Asked why Enbridge didn’t seek to move Nessel’s lawsuit to federal court earlier, Bursch contended that the federal implications of the case only became clear after a series of safety mishaps prompted Gov. Gretchen Whitmer to revoke a 1953 easement granting Enbridge access to the Straits in 2020.

That prompted a flurry of legal wrangling, including Canada’s invocation of a 1977 treaty that states “no public authority” in the US or Canada can impede the flow of petroleum products through cross-border pipelines.

Those developments “really changed the landscape,” Bursch said. 
Enbridge successfully sued over Whitmer’s shutdown order in federal court, with US District Court Judge Robert Jonker ruling in December that federal pipeline safety law left Michigan no authority to order a shutdown. The state is appealing that decision.

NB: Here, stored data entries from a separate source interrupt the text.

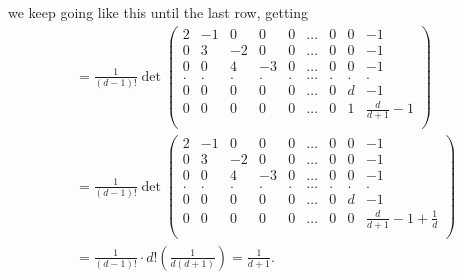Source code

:     we keep going like this until the last row, getting
    \begin{align*}
        &=\frac{1}{(d-1)!}\det\begin{pmatrix}
            2 & -1 &  0  & 0 & 0 &\dots & 0 & 0 & -1\\
            0 & 3  &  -2 & 0 & 0 &\dots & 0 & 0 & -1\\
            0 & 0  &  4 & -3 & 0 & \dots & 0 & 0 & -1\\
            . & .  &  . & . & . & \dots & . & . & .\\
            0 & 0  &  0 & 0 & 0 & \dots & 0 & d & -1\\
            0 & 0  &  0 & 0 & 0 &\dots & 0 & 1 & \frac{d}{d+1}-1\\
        \end{pmatrix}\\
        &=\frac{1}{(d-1)!}\det\begin{pmatrix}
            2 & -1 &  0  & 0 & 0 &\dots & 0 & 0 & -1\\
            0 & 3  &  -2 & 0 & 0 &\dots & 0 & 0 & -1\\
            0 & 0  &  4 & -3 & 0 & \dots & 0 & 0 & -1\\
            . & .  &  . & . & . & \dots & . & . & .\\
            0 & 0  &  0 & 0 & 0 & \dots & 0 & d & -1\\
            0 & 0  &  0 & 0 & 0 &\dots & 0 & 0 & \frac{d}{d+1}-1+\frac{1}{d}\\
        \end{pmatrix}\\
        &=\frac{1}{(d-1)!}\cdot d!(\frac{1}{d(d+1)})
        =\frac{1}{d+1}.
    \end{align*}

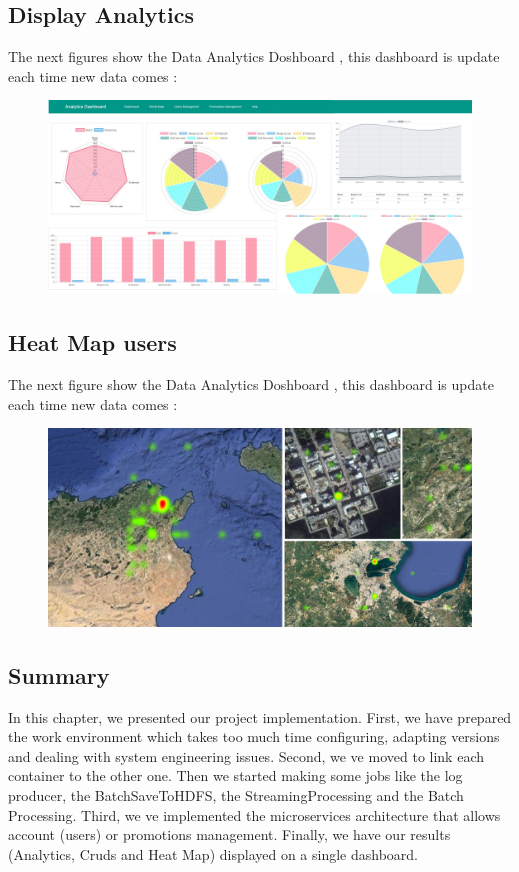 \subsection{Display Analytics}
\label{sec:sec01}
The next figures show the Data Analytics Doshboard , this dashboard is update each time new data comes :
\begin{figure}[h!]
	\centering
	\includegraphics[height=0.3\textheight]{fig01/Dashboard}
	\label{fig:FilialesEtClients}
\end{figure}
\subsection{Heat Map users}
\label{sec:sec01}
The next figure show the Data Analytics Doshboard , this dashboard is update each time new data comes :
\begin{figure}[h!]
	\centering
	\includegraphics[height=0.3\textheight]{fig01/HeatMap}
	\label{fig:FilialesEtClients}
\end{figure}
\subsection{Summary}
\label{sec:sec01}
In this chapter, we presented our project implementation. 
First, we have prepared the work environment which takes too much time configuring, adapting versions and dealing
 with system engineering issues. 
 Second, we ve moved to link each container to the other one. 
 Then we started making some jobs like the log producer, the BatchSaveToHDFS, the StreamingProcessing and the 
 Batch Processing. 
 Third, we ve implemented the microservices architecture that allows account (users) or promotions management.
  Finally, we have our results (Analytics, Cruds and Heat Map) displayed on a single dashboard.
\newpage
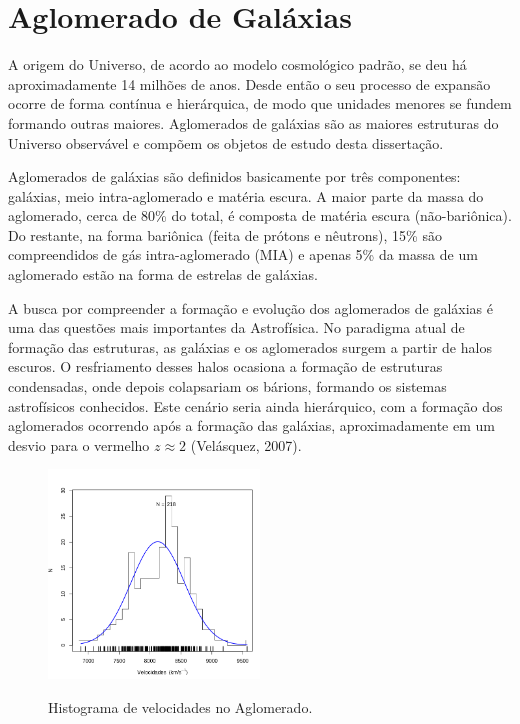 
\chapter{Aglomerado de Galáxias}
A origem do Universo, de acordo ao modelo cosmológico padrão, se deu há aproximadamente 14 milhões de anos. Desde então o seu processo de expansão ocorre de forma contínua e hierárquica, de modo que unidades menores se fundem formando outras maiores. Aglomerados de galáxias são as maiores estruturas do Universo observável e compõem os objetos de estudo desta dissertação.  

Aglomerados de galáxias são definidos basicamente por três componentes: galáxias, meio intra-aglomerado e matéria escura. A maior parte da massa do aglomerado, cerca de 80\% do total, é composta de matéria escura (não-bariônica). Do restante, na forma bariônica (feita de prótons e nêutrons), 15\% são compreendidos de gás intra-aglomerado (MIA) e apenas 5\% da massa de um aglomerado estão na forma de estrelas de galáxias.

A busca por compreender a formação e evolução dos aglomerados de galáxias é uma das questões mais importantes da Astrofísica. No paradigma atual de formação das estruturas, as galáxias e os aglomerados surgem a partir de halos escuros. O resfriamento desses halos ocasiona a formação de estruturas condensadas, onde depois colapsariam os bárions, formando  os sistemas astrofísicos conhecidos. Este cenário seria ainda hierárquico, com a formação dos aglomerados ocorrendo após a formação das galáxias, aproximadamente em um desvio para o vermelho $z \approx 2$ (Velásquez, 2007).
\begin{figure}[!htb]
	\centering
	\caption{Histograma de velocidades no Aglomerado.}
	\includegraphics[width=0.5\textwidth]{04-figuras/10043dist}
	\label{fig1}
\end{figure}

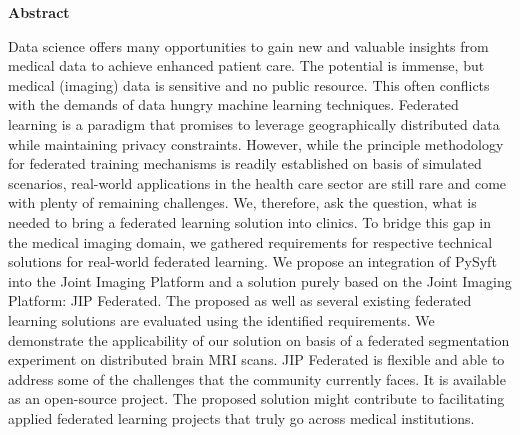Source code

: {\Large \textbf{Abstract}} 

\bigskip

Data science offers many opportunities to gain new and valuable insights from medical data to achieve enhanced patient care. The potential is immense, but medical (imaging) data is sensitive and no public resource. This often conflicts with the demands of data hungry machine learning techniques. Federated learning is a paradigm that promises to leverage geographically distributed data while maintaining privacy constraints. However, while the principle methodology for federated training mechanisms is readily established on basis of simulated scenarios, real-world applications in the health care sector are still rare and come with plenty of remaining challenges.
We, therefore, ask the question, what is needed to bring a federated learning solution into clinics.
To bridge this gap in the medical imaging domain, we gathered requirements for respective technical solutions for real-world federated learning. We propose an integration of PySyft into the Joint Imaging Platform and a solution purely based on the Joint Imaging Platform: JIP Federated. The proposed as well as several existing federated learning solutions are evaluated using the identified requirements.
We demonstrate the applicability of our solution on basis of a federated segmentation experiment on distributed brain MRI scans. JIP Federated is flexible and able to address some of the challenges that the community currently faces. It is available as an open-source project.
The proposed solution might contribute to facilitating applied federated learning projects that truly go across medical institutions.







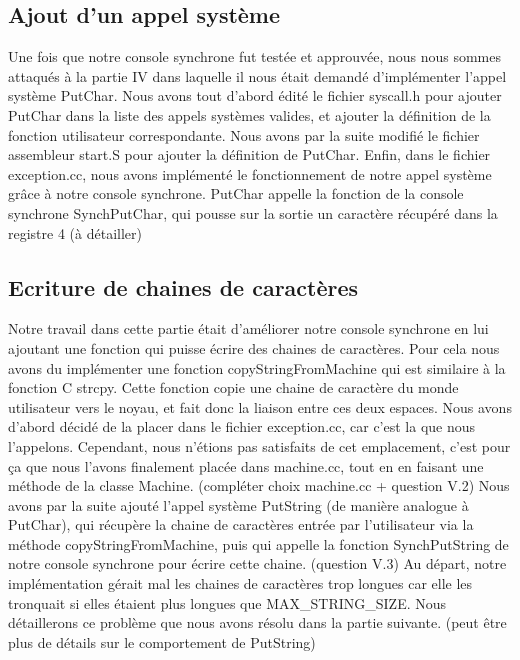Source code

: \documentclass[12pt]{article}
\begin{document}
\subsection{Ajout d'un appel système}
Une fois que notre console synchrone fut testée et approuvée, nous nous sommes attaqués à la partie IV dans laquelle il nous était demandé d'implémenter l'appel système \textcolor{blue2}{PutChar}.
Nous avons tout d'abord édité le fichier \textcolor{vert2}{syscall.h} pour ajouter \textcolor{blue2}{PutChar} dans la liste des appels systèmes valides, et ajouter la définition de la fonction utilisateur correspondante.
Nous avons par la suite modifié le fichier assembleur \textcolor{vert2}{start.S} pour ajouter la définition de \textcolor{blue2}{PutChar}.
Enfin, dans le fichier \textcolor{vert2}{exception.cc}, nous avons implémenté le fonctionnement de notre appel système grâce à notre console synchrone. \textcolor{blue2}{PutChar} appelle la fonction de la console synchrone \textcolor{red2}{SynchPutChar}, qui pousse sur la sortie un caractère récupéré dans la registre 4 (à détailler)

\bigbreak
\subsection{Ecriture de chaines de caractères}
Notre travail dans cette partie était d'améliorer notre console synchrone en lui ajoutant une fonction qui puisse écrire des chaines de caractères. Pour cela nous avons du implémenter une fonction \textcolor{red2}{copyStringFromMachine} qui est similaire à la fonction C \textcolor{red2}{strcpy}. Cette fonction copie une chaine de caractère du monde utilisateur vers le noyau, et fait donc la liaison entre ces deux espaces.
\newline
Nous avons d'abord décidé de la placer dans le fichier \textcolor{vert2}{exception.cc}, car c'est la que nous l'appelons. Cependant, nous n'étions pas satisfaits de cet emplacement, c'est pour ça que nous l'avons finalement placée dans \textcolor{vert2}{machine.cc}, tout en en faisant une méthode de la classe Machine. (compléter choix machine.cc + question V.2)
\newline
Nous avons par la suite ajouté l'appel système \textcolor{blue2}{PutString} (de manière analogue à \textcolor{blue2}{PutChar}), qui récupère la chaine de caractères entrée par l'utilisateur via la méthode \textcolor{red2}{copyStringFromMachine}, puis qui appelle la fonction \textcolor{red2}{SynchPutString} de notre console synchrone pour écrire cette chaine. (question V.3)
Au départ, notre implémentation gérait mal les chaines de caractères trop longues car elle les tronquait si elles étaient plus longues que MAX\_STRING\_SIZE. Nous détaillerons ce problème que nous avons résolu dans la partie suivante. (peut être plus de détails sur le comportement de PutString)
\end{document}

Justices appeared to wrestle Tuesday with the complexity of Michigan’s dispute with Enbridge, with Justice Sonia Sotomayor wondering aloud about the implications of letting one case proceed in state court while another is active in federal court.

“Wouldn’t it avoid waste to have these two actions proceed together in the same court?” Sotomayor asked.

It’s not clear when the court will issue a ruling in the case. 

While Enbridge and Michigan battle over the fate of the current pipeline, the company is still seeking permits to build the tunnel it first proposed in 2018.

The US Army Corps of Engineers is expected to make a long-awaited tunnel permitting decision within weeks. Alongside that process, the Michigan Department of Environment, Great Lakes and Energy is weighing whether to grant tunnel permits, with a decision expected in March.

Meanwhile, the Michigan Supreme Court is set to hear arguments on March 11 in a lawsuit challenging a separate tunnel permit the state already granted. 

In that December 2023 decision, the Michigan Public Service Commission gave Enbridge permission to reroute Line 5 into the tunnel, if and when it is built. The decision prompted lawsuits from a coalition of four Michigan tribes and a Traverse City-based water advocacy group, both of which contend commissioners failed to fully consider the tunnel’s impacts on Michigan’s environment and public resources.

Noting that federal regulators regularly inspect Line 5 and have not raised issues with its safety, Enbridge spokesperson Ryan Duffy said efforts to shut the pipeline down raise “significant implications for energy security and foreign affairs.”

All of the legal wrangling shouldn’t overshadow the safety concerns at the heart of Michigan’s battle over Line 5, said Bay Mills Indian Community President Whitney Gravelle, whose tribe is a party to the lawsuit:

“We have the opportunity and responsibility to protect the Great Lakes for all of North America,” Gravelle said.